### WHAT NEEDS TO BE DONE
The entries below contain a stretch that opens with the line containing "Comentarios (0)" and closes with the line containing "depois empane na farinha de linhaça ou coco."; set down that stretch exactly, both ends included, and nothing else.
───── AVAILABLE DATA ─────
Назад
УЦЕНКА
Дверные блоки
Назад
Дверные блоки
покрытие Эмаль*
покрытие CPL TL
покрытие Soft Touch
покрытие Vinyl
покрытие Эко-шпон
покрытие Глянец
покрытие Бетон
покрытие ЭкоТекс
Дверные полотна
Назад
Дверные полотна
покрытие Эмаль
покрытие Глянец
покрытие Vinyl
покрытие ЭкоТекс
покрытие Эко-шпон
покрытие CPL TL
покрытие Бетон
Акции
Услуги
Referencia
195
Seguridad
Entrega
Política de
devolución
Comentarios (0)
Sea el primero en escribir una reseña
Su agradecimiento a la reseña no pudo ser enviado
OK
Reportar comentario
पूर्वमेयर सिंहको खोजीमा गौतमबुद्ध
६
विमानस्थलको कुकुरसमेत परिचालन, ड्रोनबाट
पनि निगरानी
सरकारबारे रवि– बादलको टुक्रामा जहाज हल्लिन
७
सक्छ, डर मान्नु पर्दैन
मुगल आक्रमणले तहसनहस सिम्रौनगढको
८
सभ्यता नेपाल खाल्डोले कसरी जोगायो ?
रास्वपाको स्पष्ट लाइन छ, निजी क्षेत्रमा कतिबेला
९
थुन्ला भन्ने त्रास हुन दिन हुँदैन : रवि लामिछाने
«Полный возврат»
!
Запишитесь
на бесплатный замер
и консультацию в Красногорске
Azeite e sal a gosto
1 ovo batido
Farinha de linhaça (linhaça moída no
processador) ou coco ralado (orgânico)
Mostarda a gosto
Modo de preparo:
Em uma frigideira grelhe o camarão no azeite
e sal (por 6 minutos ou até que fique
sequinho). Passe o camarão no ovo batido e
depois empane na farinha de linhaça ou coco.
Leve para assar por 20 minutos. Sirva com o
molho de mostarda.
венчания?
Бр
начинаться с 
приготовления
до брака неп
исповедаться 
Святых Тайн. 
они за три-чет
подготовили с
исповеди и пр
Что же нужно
─────
### EXERCISE OUTPUT
Comentarios (0)
Sea el primero en escribir una reseña
Su agradecimiento a la reseña no pudo ser enviado
OK
Reportar comentario
पूर्वमेयर सिंहको खोजीमा गौतमबुद्ध
६
विमानस्थलको कुकुरसमेत परिचालन, ड्रोनबाट
पनि निगरानी
सरकारबारे रवि– बादलको टुक्रामा जहाज हल्लिन
७
सक्छ, डर मान्नु पर्दैन
मुगल आक्रमणले तहसनहस सिम्रौनगढको
८
सभ्यता नेपाल खाल्डोले कसरी जोगायो ?
रास्वपाको स्पष्ट लाइन छ, निजी क्षेत्रमा कतिबेला
९
थुन्ला भन्ने त्रास हुन दिन हुँदैन : रवि लामिछाने
«Полный возврат»
!
Запишитесь
на бесплатный замер
и консультацию в Красногорске
Azeite e sal a gosto
1 ovo batido
Farinha de linhaça (linhaça moída no
processador) ou coco ralado (orgânico)
Mostarda a gosto
Modo de preparo:
Em uma frigideira grelhe o camarão no azeite
e sal (por 6 minutos ou até que fique
sequinho). Passe o camarão no ovo batido e
depois empane na farinha de linhaça ou coco.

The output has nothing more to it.